— Task requirements —
Reproduce the passage in the Sassy critique thread between "LONG back, which" and "love her color.", inclusive.
BEGIN Text excerpt
# Sassy critique



## Endiku (Dec 6, 2010)

LONG back, which gives the illusion of very short legs. Nice short cannons, pasterns are a bit too straight. Nice open shoulder and her neck ties in well at the withers and chest. Slightly downhill. It looks like her right rear hoof might be clubbed fairly severely? A bit tied in at the knees too.

Over all not a terrible mare, but I'd be careful with her back. She'll make a lovely all arounder and I love her color.


----------



## DraftyAiresMum (Jun 1, 2011)

I'm not seeing the long back, to be honest. Her back looks like it's a good length, actually. 

I do agree with everything else Endiku said.

In addition, she looks like she stands under herself and may be a bit sickle-hocked behind. Also, she toes out fairly badly in the front.
_Posted via Mobile Device_


----------



## emilienrocket (Jan 10, 2012)

thanks guys  anything you see would be bad for reining ??


----------



## DraftyAiresMum (Jun 1, 2011)

I think she looks like she'd make a good little reined, to be honest.
_Posted via Mobile Device_


----------



## waresbear (Jun 18, 2011)

If she has the Zan Par breeding, she is a good pleasure horse who can rein. To me, she looks pleasure, horsemanship all the way.


----------



## emilienrocket (Jan 10, 2012)

heres her pedigree
Zan Be Sassy Cr Quarter Horse

i know she would be good in pleasure i just dont really like it lol im going to continue doing a few WP classes with her next summer but reining is what im traning her for  and her sire is a good reiner that my friend competes with so if shes anything like him ill be happy.


----------



## Endiku (Dec 6, 2010)

It might be the opposite of long back then, just really short legs? Or even camera angle. Something about her looks disporportionate to me.


----------



## tinyliny (Oct 31, 2009)
END Text excerpt
BEGIN Provided records
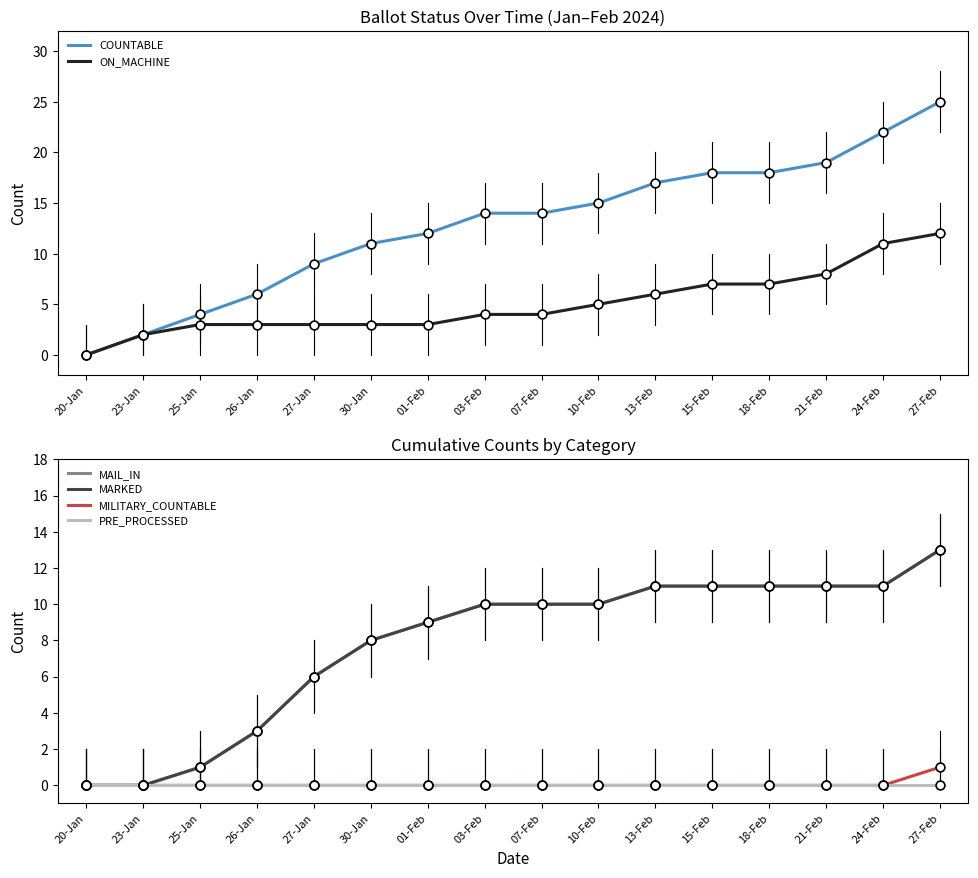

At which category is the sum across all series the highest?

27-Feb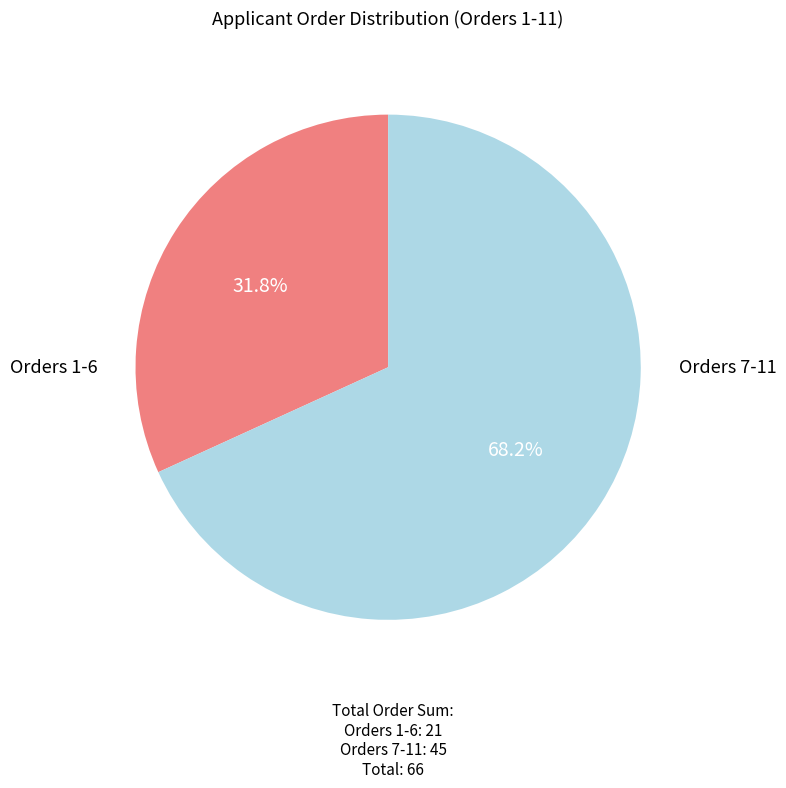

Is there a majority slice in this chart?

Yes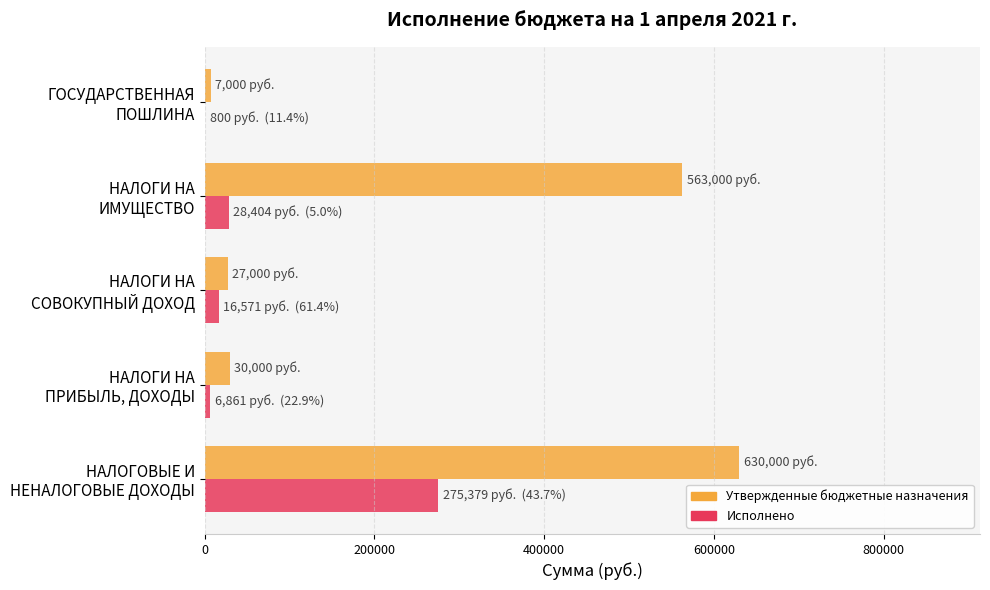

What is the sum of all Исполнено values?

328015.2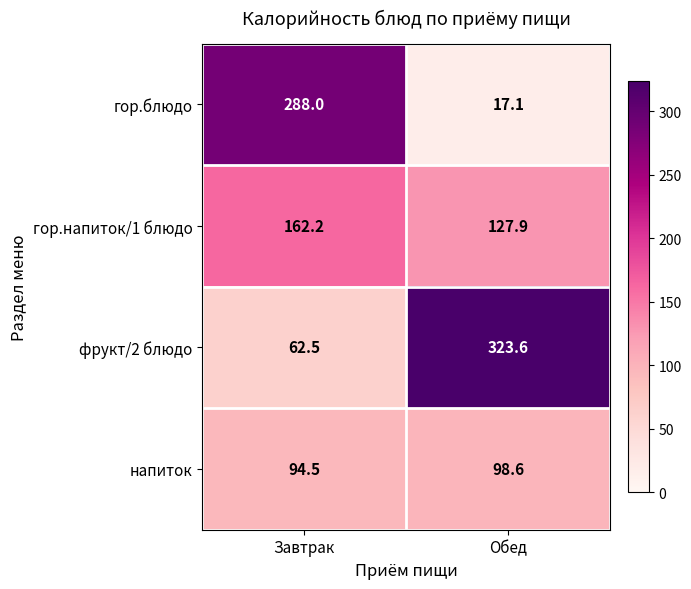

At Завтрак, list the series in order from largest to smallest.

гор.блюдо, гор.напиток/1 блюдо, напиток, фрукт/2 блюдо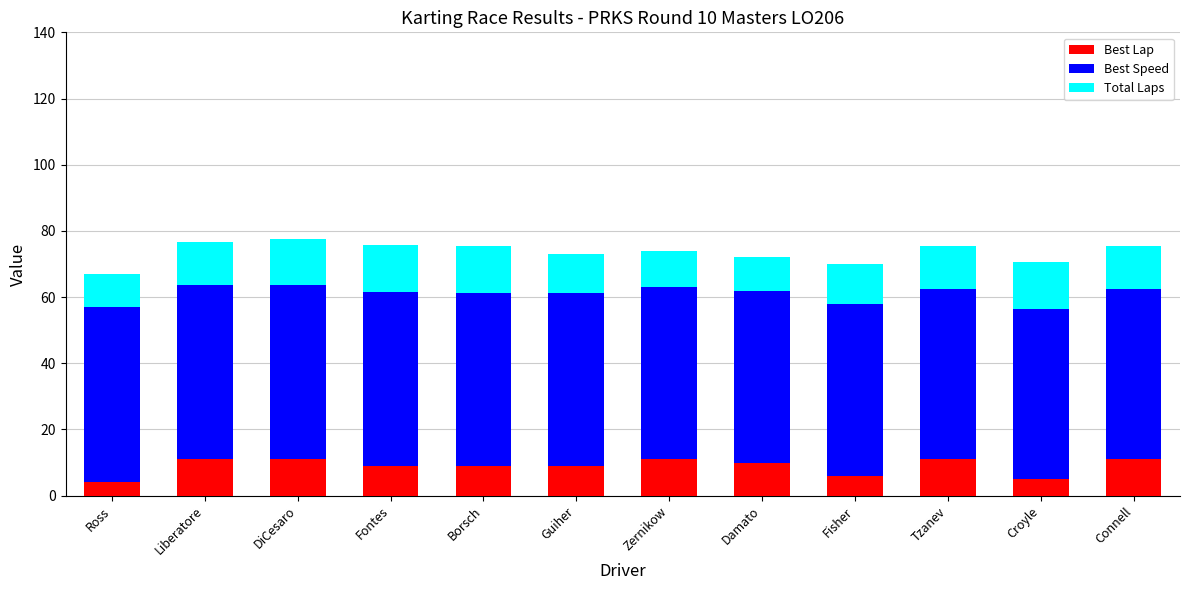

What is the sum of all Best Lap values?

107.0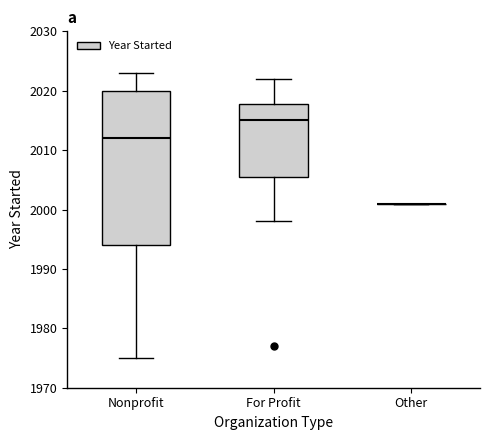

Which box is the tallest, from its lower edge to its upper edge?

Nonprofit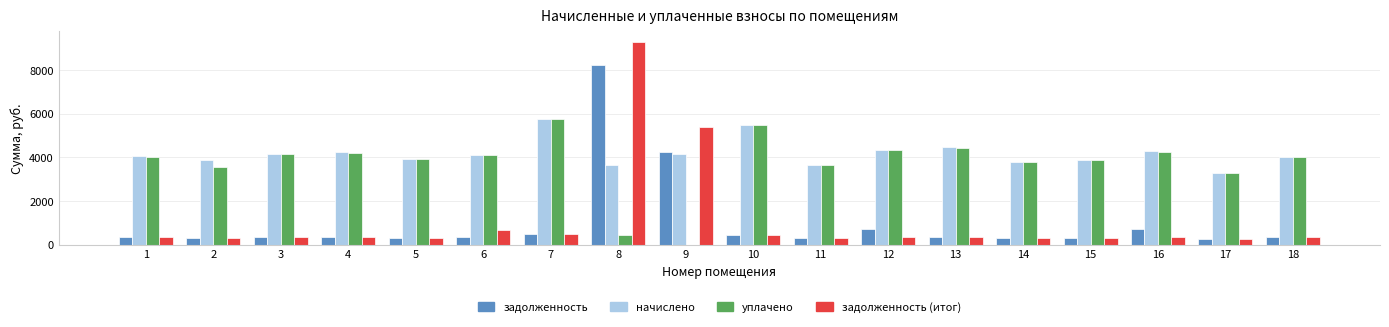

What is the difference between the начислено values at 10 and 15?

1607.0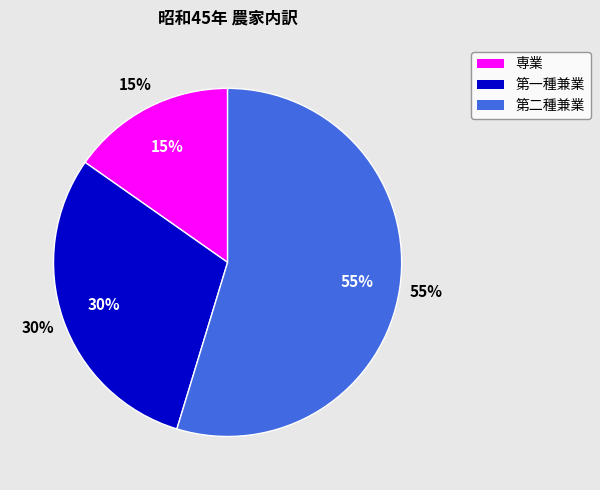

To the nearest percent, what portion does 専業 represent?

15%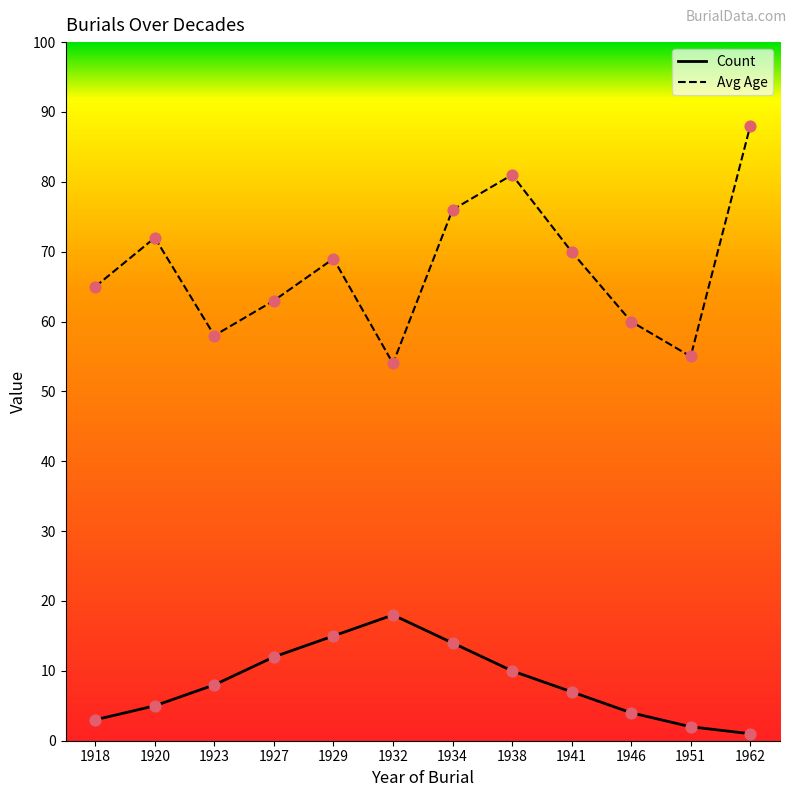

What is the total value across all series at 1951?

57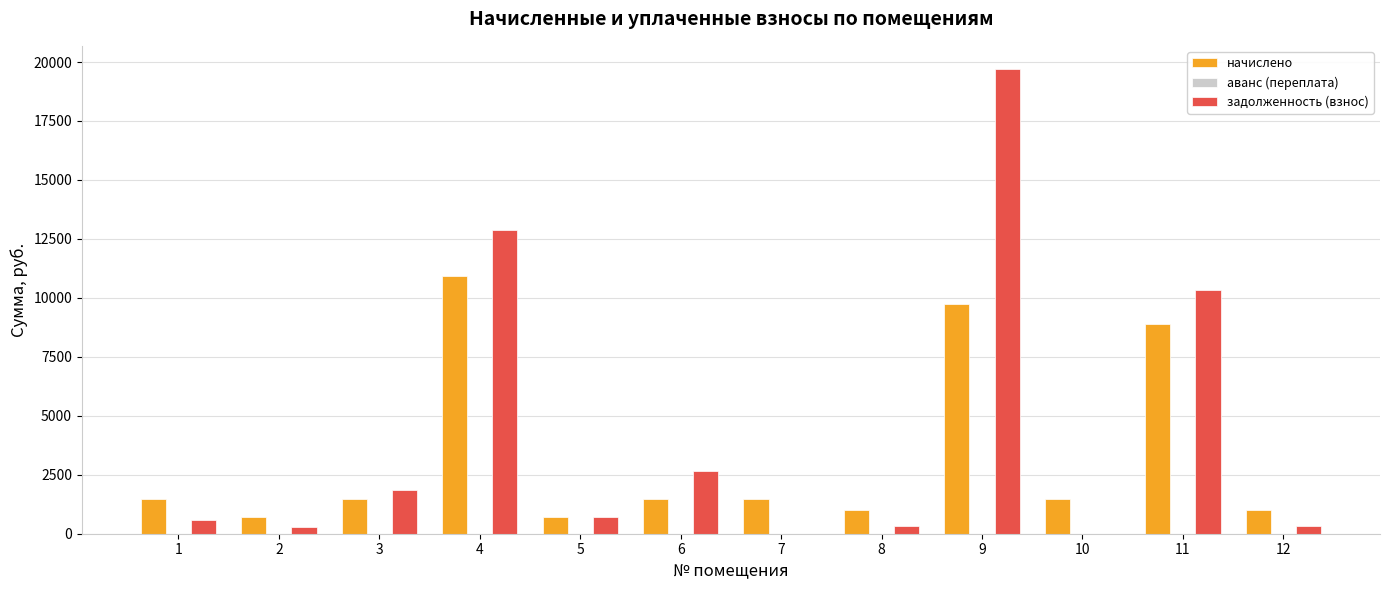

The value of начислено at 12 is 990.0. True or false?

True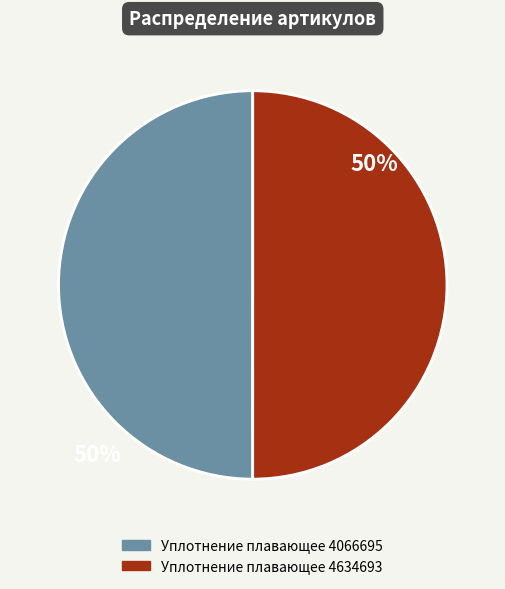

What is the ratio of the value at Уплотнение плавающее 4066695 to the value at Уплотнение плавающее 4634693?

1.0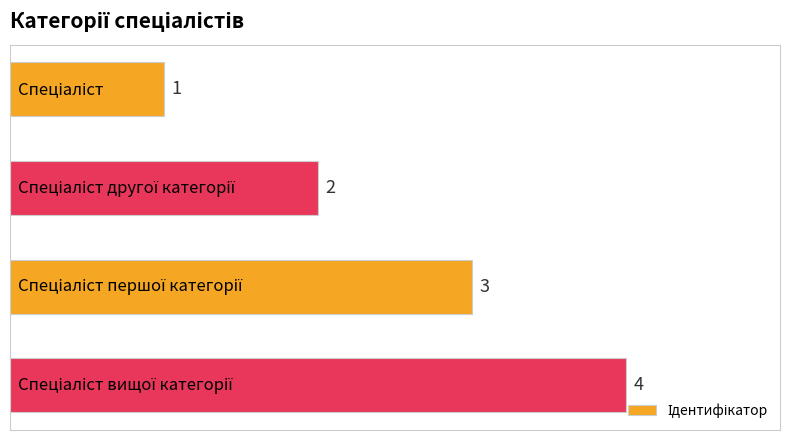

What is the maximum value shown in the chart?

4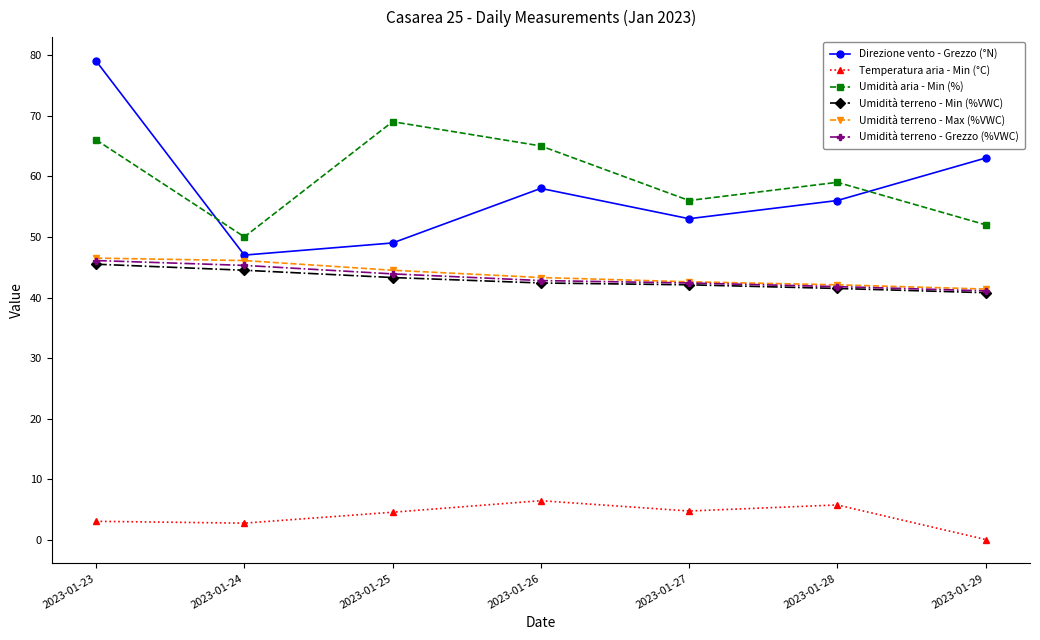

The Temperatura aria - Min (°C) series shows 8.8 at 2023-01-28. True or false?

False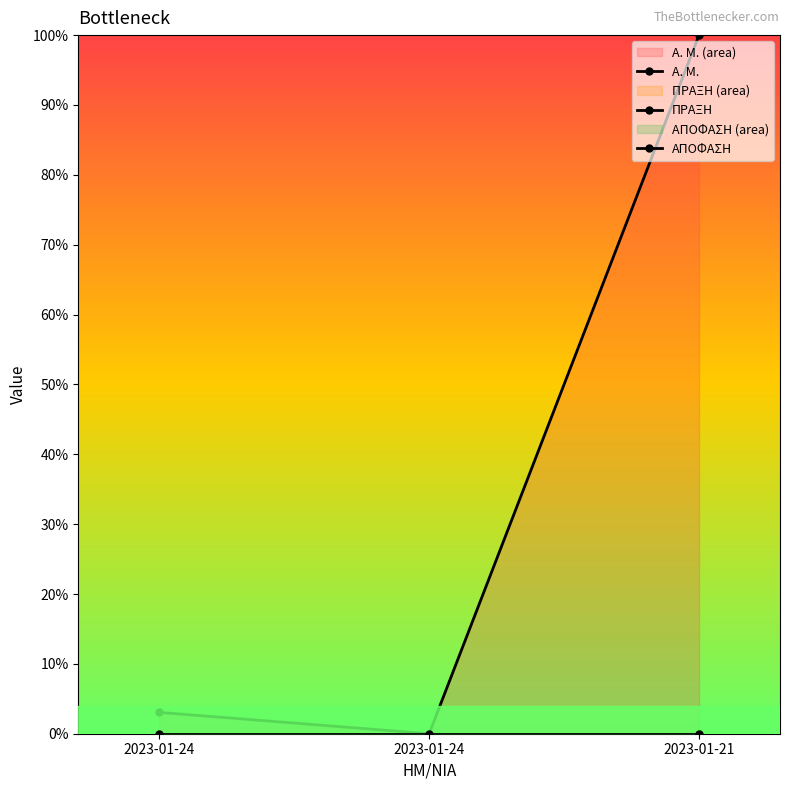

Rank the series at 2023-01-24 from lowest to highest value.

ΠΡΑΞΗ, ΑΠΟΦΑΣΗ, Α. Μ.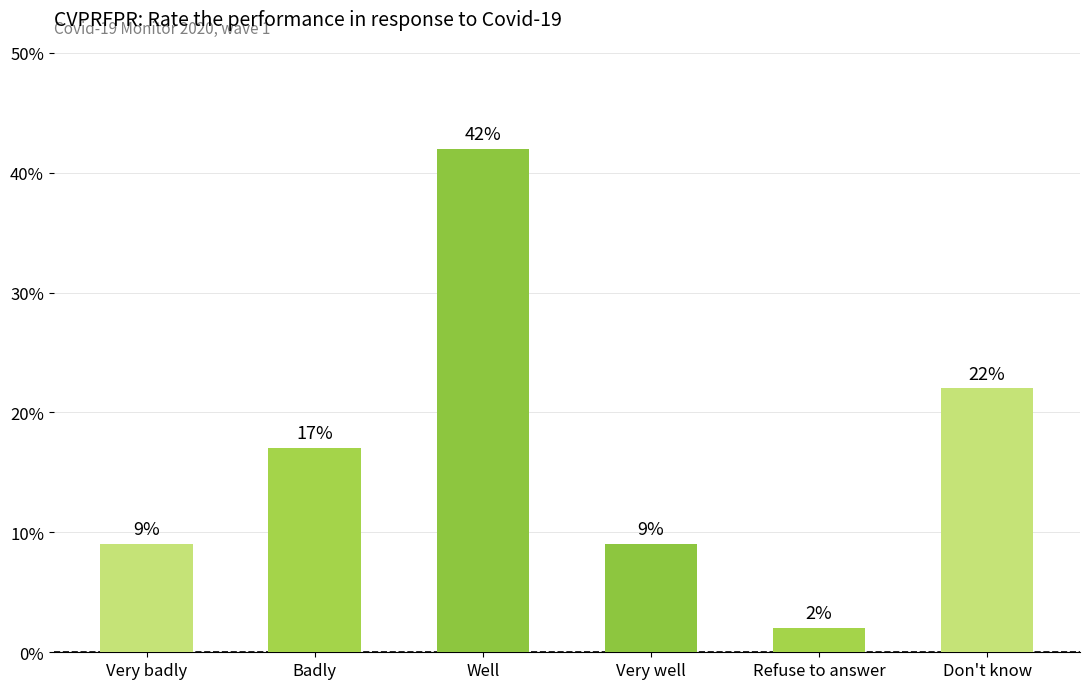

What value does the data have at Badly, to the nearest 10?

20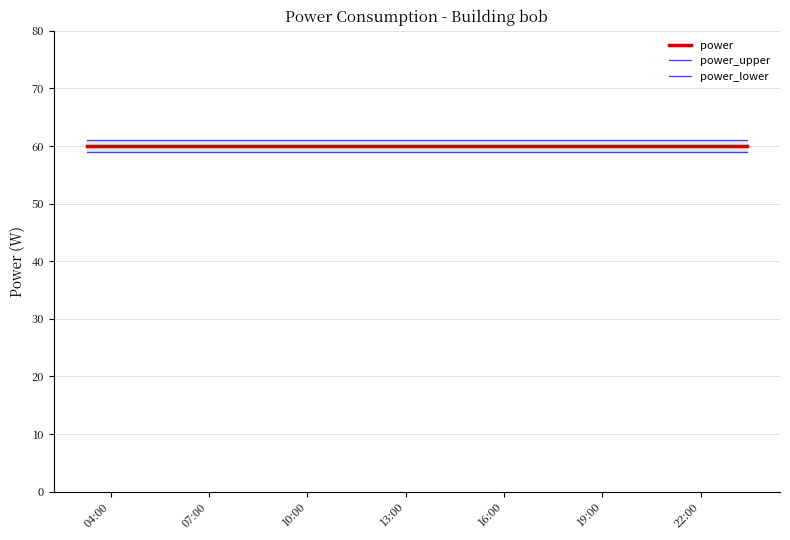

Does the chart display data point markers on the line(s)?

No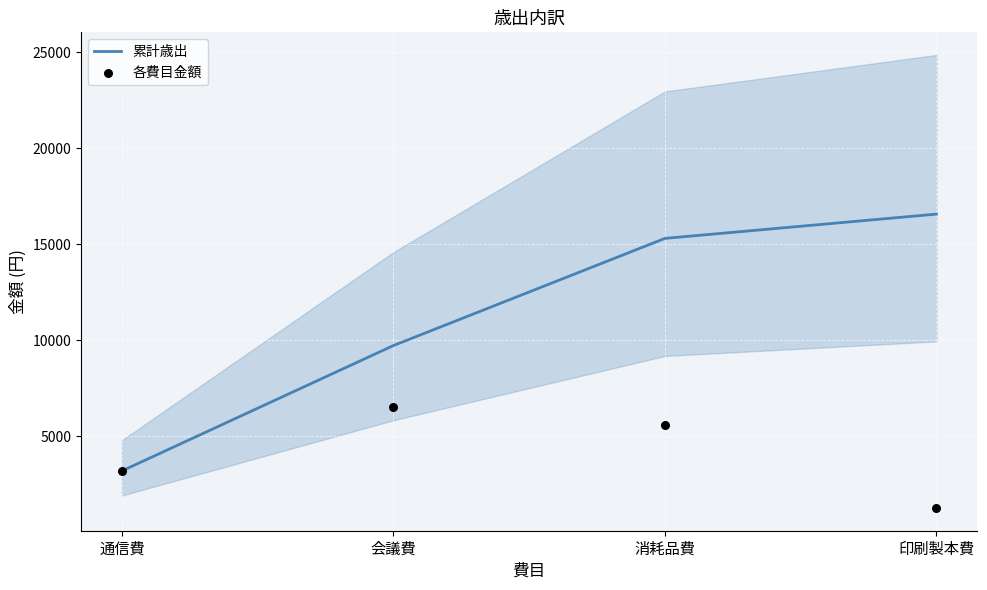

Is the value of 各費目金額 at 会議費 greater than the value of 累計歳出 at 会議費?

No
END Provided records
— Solution for this problem —
LONG back, which gives the illusion of very short legs. Nice short cannons, pasterns are a bit too straight. Nice open shoulder and her neck ties in well at the withers and chest. Slightly downhill. It looks like her right rear hoof might be clubbed fairly severely? A bit tied in at the knees too.

Over all not a terrible mare, but I'd be careful with her back. She'll make a lovely all arounder and I love her color.